En un terreno mucho más práctico y material nos son útiles en tareas como la polinización, la lucha biológica contra otros insectos, plagas, o incluso en ciencias forenses, o bien produciendo materiales como la seda o algunos pigmentos, como el que se obtiene de la cochinilla del carmín utilizado como colorante alimentario. Algunos sociedades son entomofágicas, consumiendo diferentes especies de escarabajos, orugas, abejas, saltamontes u hormigas como manjar. En el caso de Europa, ¿se llegará a normalizar algún día el consumo de estos artrópodos?

Las proteínas y ácidos grasos presentes en estos organismos son de calidad y aptos para el consumo humano, además son ricos en fibra y micronutrientes. La quitina -un carbohidrato presente en el exoesqueleto de los insectos- es la única molécula que ha causado incertidumbre en cuanto a su metabolización en humanos, aunque parece ser que tenemos enzimas para descomponerla en nuestro aparato digestivo.

En Europa los insectos han sido un alimento marginal, pero el interés está cambiando. Las fábricas de insectos proliferan cada vez más en nuestro país y las webs de venta directa con la finalidad de que nuestro plato acabe llenos de insectos -aunque actualmente se explote más como una experiencia exótica- se multiplican en nuestros buscadores de Internet. Pese a que los supermercados habituales parecen resistirse a su venta, se prevé que esta industria experimente un crecimiento muy favorable en los siguientes 20-30 años, mejorando economías en desarrollo e incrementando oportunidades de trabajo.

La introducción de estos productos en nuestra alimentación puede tener ventajas individuales, los valores nutricionales ya comentados, y colectivas, beneficios para el medio ambiente. El intenso aumento demográfico provoca una mayor demanda de proteínas, con el consiguiente crecimiento de producción de carne y cereales para alimentar al ganado. Si cambiamos gran parte de esta carne por las proteínas de estos organismos se podrá mantener la seguridad alimentaria para una parte importante de la población: se reducirá el consumo de agua en el proceso de producción, la destrucción de ecosistemas para implantar cultivos y los gases de efecto invernadero provocados por la cría masiva de otros animales más tradicionales.

Para alcanzar esta situación utópica hay cuatro elementos que pueden llevar a este cambio: leyes y regulación, influencia social, selección de insectos apropiados para el consumo y factores biológicos y sociológicos humanos. Constituyendo el primer paso para pasar de una sociedad entomofóbica a una entomofílica, la Unión Europea permite desde 2021 la producción y comercialización de algunas especies como Tenebrio molitor, Locusta migratoria y Acheta domesticus.

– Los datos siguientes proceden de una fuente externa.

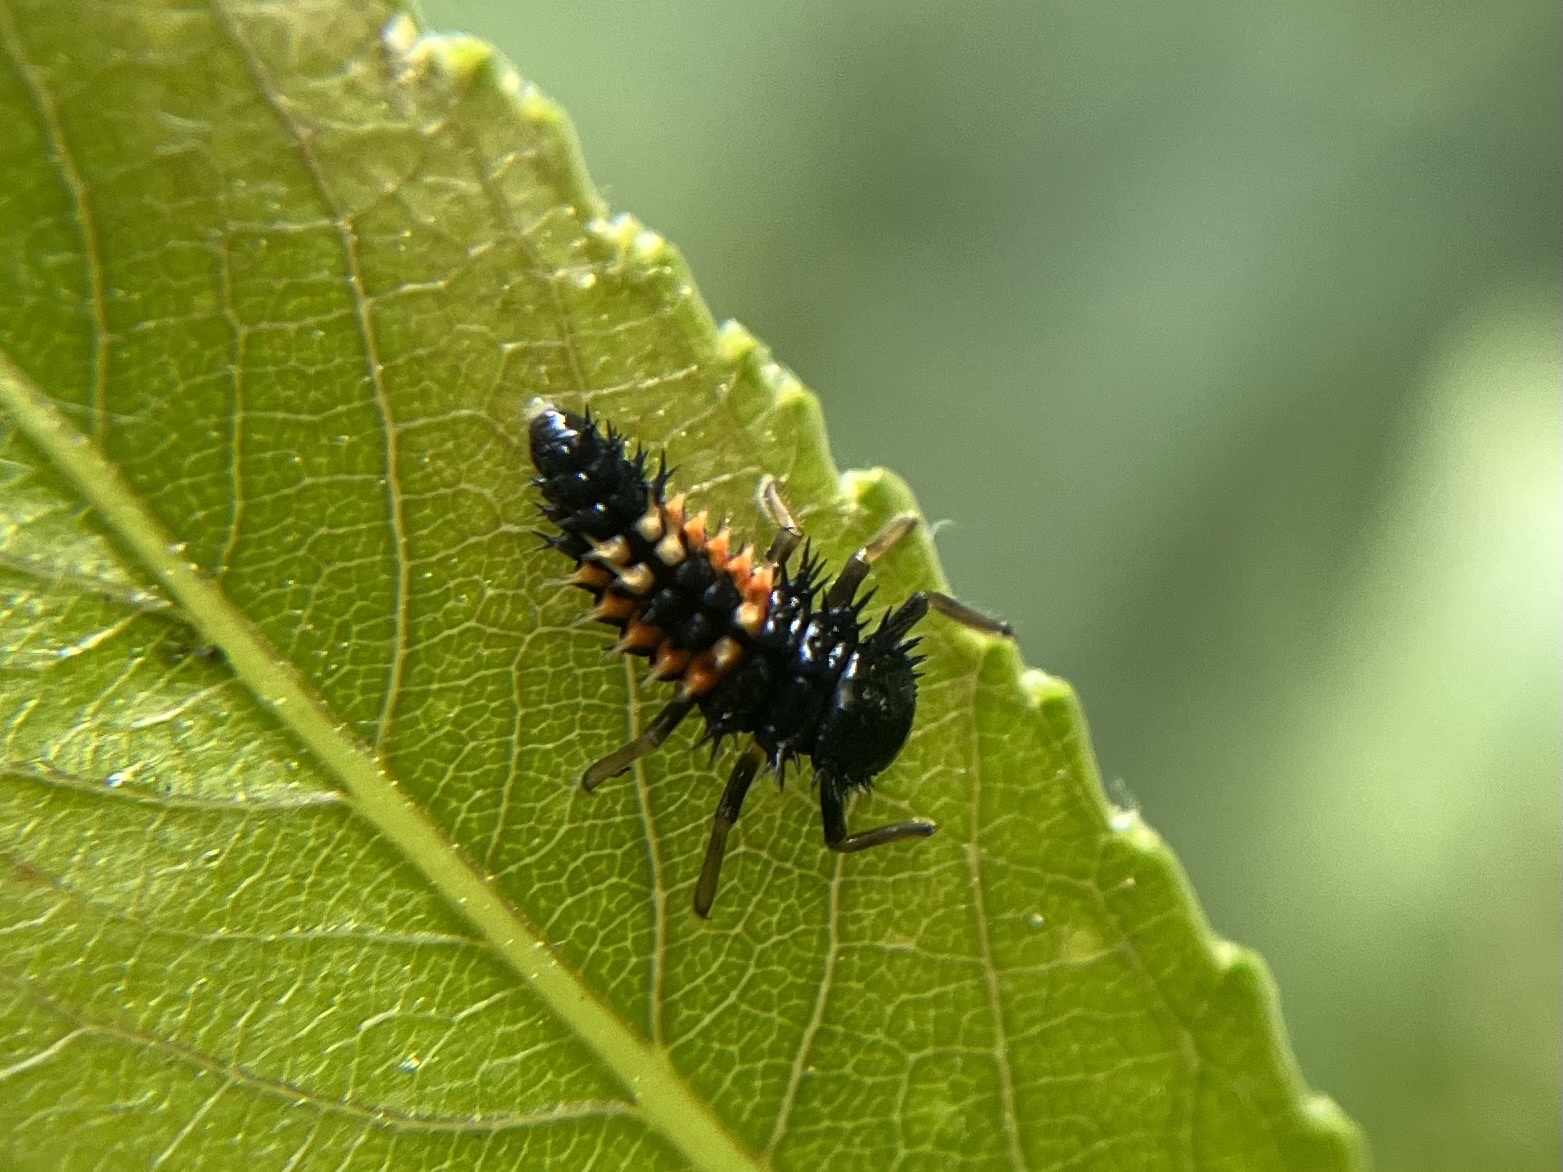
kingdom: Animalia
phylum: Arthropoda
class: Insecta
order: Coleoptera
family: Coccinellidae
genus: Harmonia
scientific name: Harmonia axyridis
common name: Harlequin ladybird
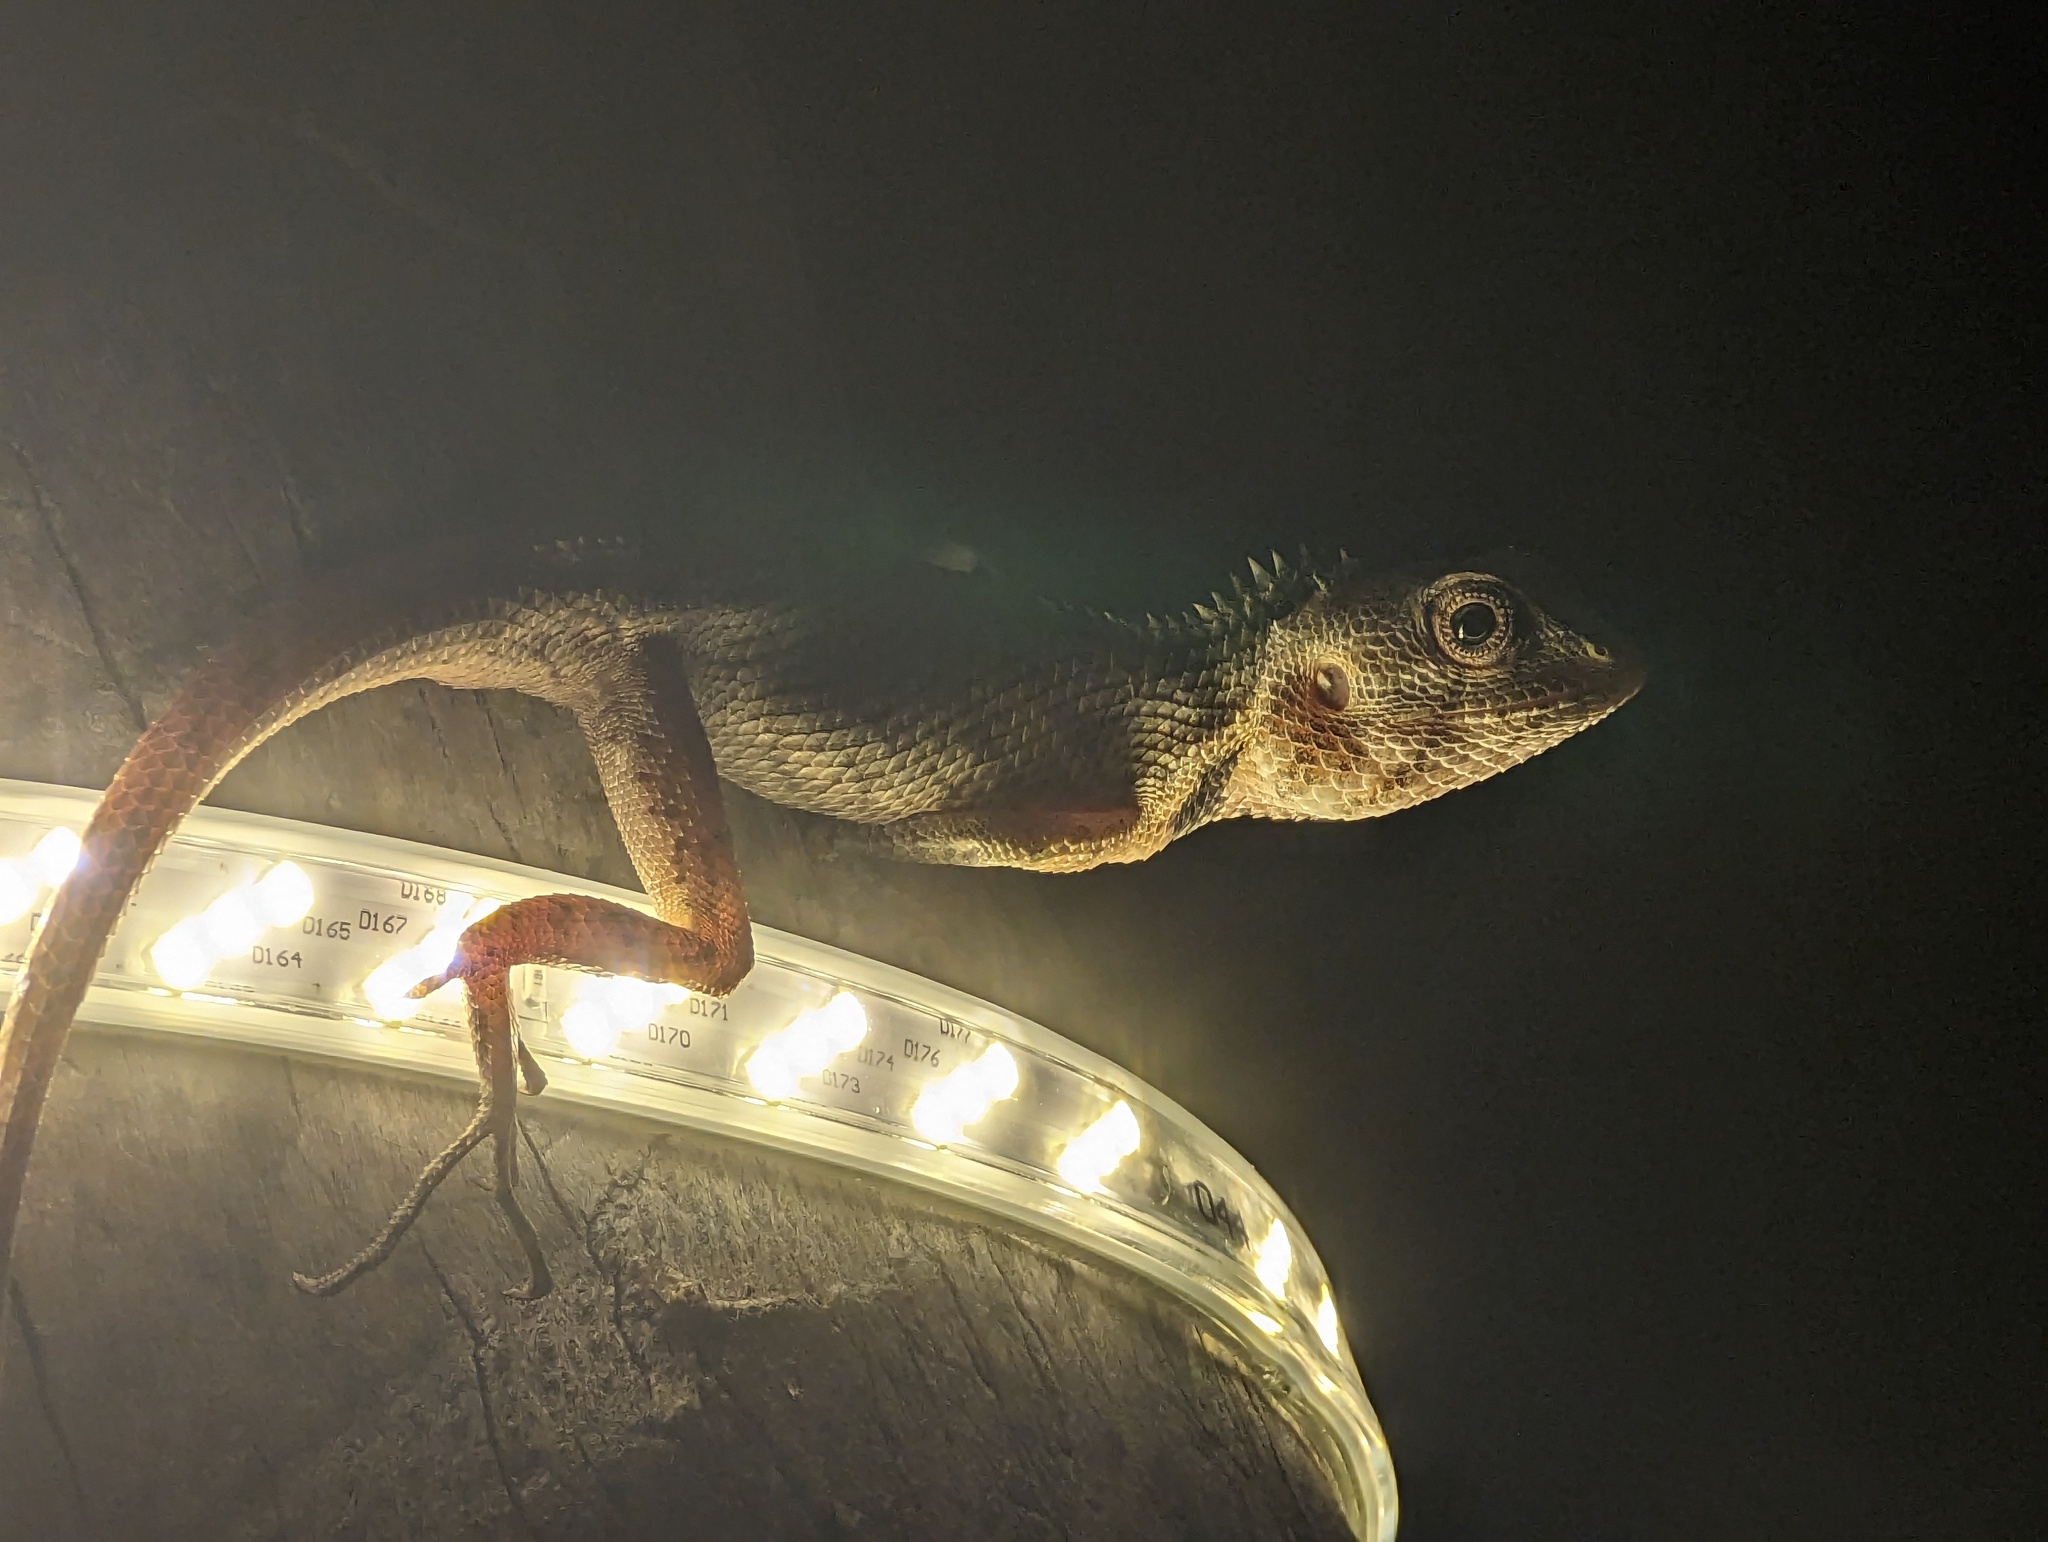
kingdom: Animalia
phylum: Chordata
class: Squamata
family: Agamidae
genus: Calotes
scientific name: Calotes versicolor
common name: Oriental garden lizard
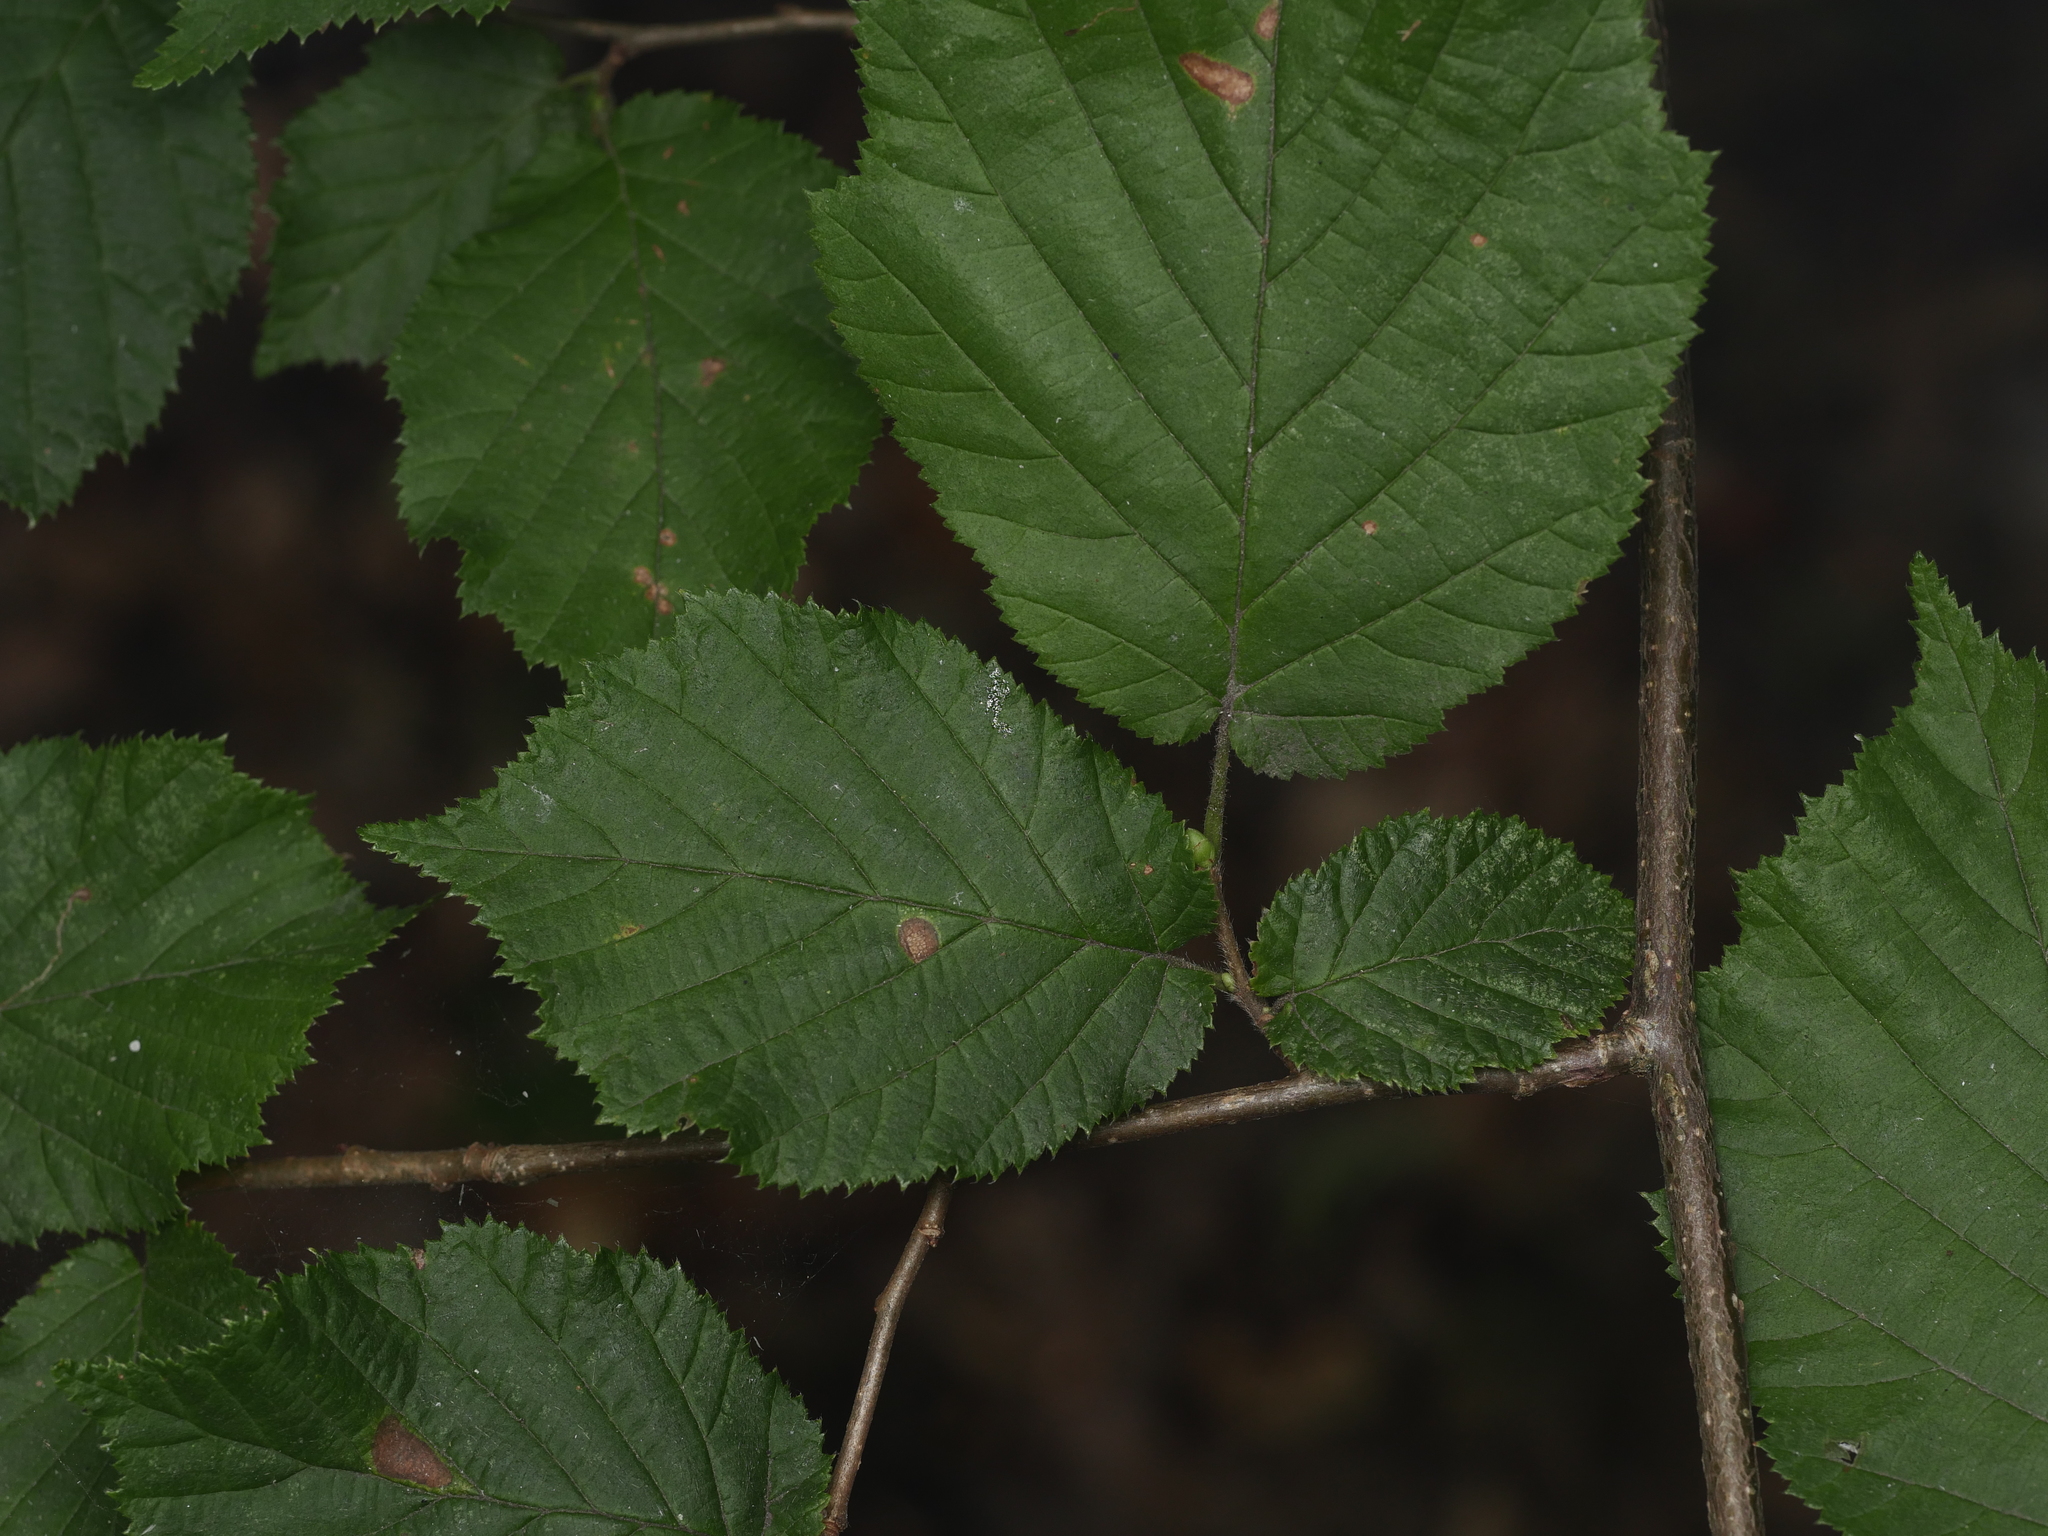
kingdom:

Sin embargo, no parece que la información disponible por parte de las instituciones sobre sus aspectos positivos sea accesible y suficiente, tampoco es muy visible el marketing desde las empresas para la población en general, quizá porque su producción mayormente se destina a alimentación de ganado -a sabiendas de que la aceptación para otros fines no sería muy favorable en estos momentos-. Otro factor ausente es la influencia social que incluye la tradición, inexistente en nuestro país, y que podría ser reemplazada, en todo caso, por el ejemplo de otros países gracias a la globalización y a los medios de comunicación.

El camino por recorrer es largo y es imprescindible una mayor investigación, ya sea pública o privada, sobre los beneficios y los potenciales peligros derivados del consumo de insectos. Como cualquier otro alimento, si no se siguen unas condiciones correctas de higiene en su producción y comercialización, puede acarrear peligros microbiológicos, reacciones alérgicas cruzadas o resistencias antimicrobianas. Una vez alcanzado este objetivo, los productores podrán ponerse manos a la obra para avanzar en este caso sobre las diferentes dimensiones de su sabor y cómo mejorarlo mediante procesos y recetas apetecibles.

Todos estos elementos pueden acabar alterando el comportamiento humano, aunque no se vislumbre como una tarea sencilla, haciendo que nuestras costumbres culinarias cambien para dejar sitio en nuestra mesa a esta ahora impensada delicia. Quizá la próxima pregunta sería: ¿es ético comer insectos?